Rodney’s Buttermilk Fried Chicken

1 L buttermilk
4 tsp salt
1/2 bunch fresh thyme
3 cloves garlic, smashed
1 medium onion, peeled and quartered
1 4-lb. whole chicken, cut into 10 pieces
2 1/2 cups all-purpose flour
1/4 cup paprika
1/4 cup black pepper
2 1/2 tbsp mustard powder
pinch each nutmeg, allspice and cayenne
oil (sufficient for frying)
- Whisk buttermilk and salt together. Add thyme, garlic and onions.
- Add chicken to milk mixture, cover and refrigerate 3 hours or overnight.
- In a large bowl, whisk flour, paprika, black pepper, mustard powder, nutmeg, allspice and cayenne together until evenly combined.

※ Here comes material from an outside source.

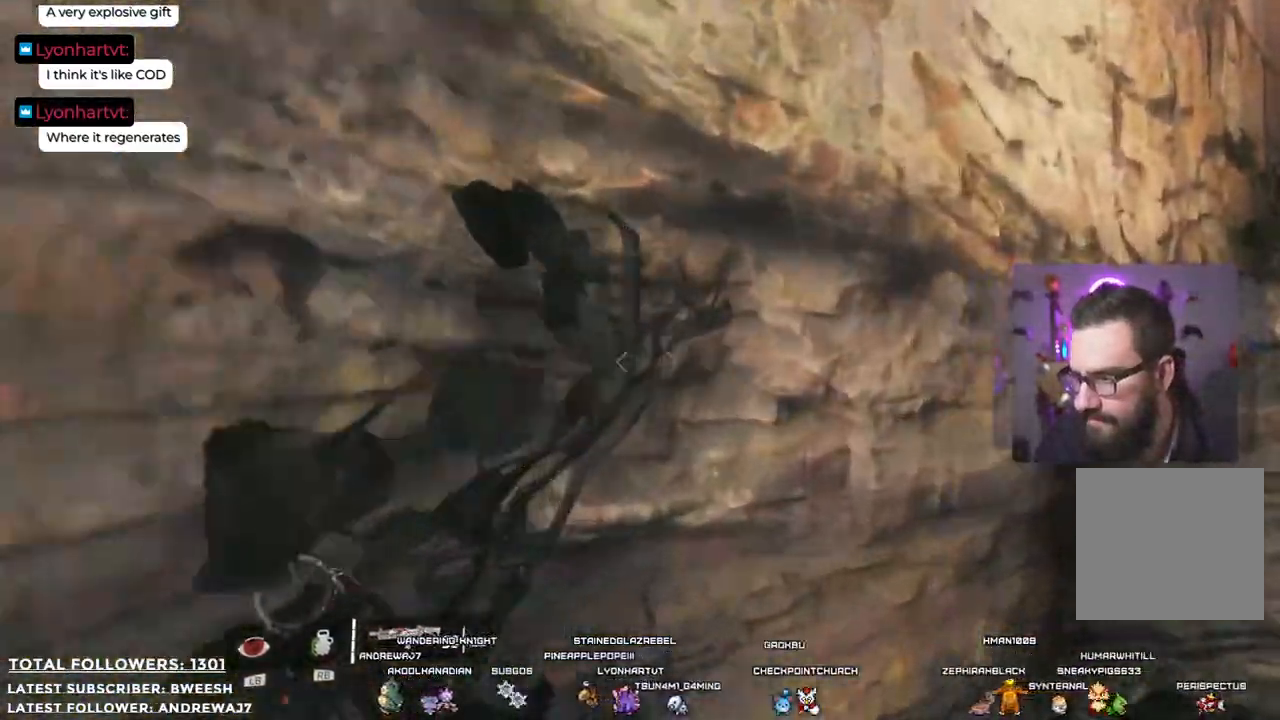
{"buttons": [], "left_stick": "down", "right_stick": "right", "events": [[117, "A", "up"], [251, "right_stick", "right"], [334, "left_stick", "down"]]}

- Drain chicken and add to flour mixture; toss to coat completely. If you like a super crispy coating, redip chicken in buttermilk, then again in flour.
- Heat oil to 350 F in deep fryer or large, deep pot. (Use deep-fry thermometer to test temperature.) Place coated chicken carefully into oil.
- Fry until crispy and chicken has reached an internal temperature of 165 F when probed with thermometer. Serve with waffles and maple syrup!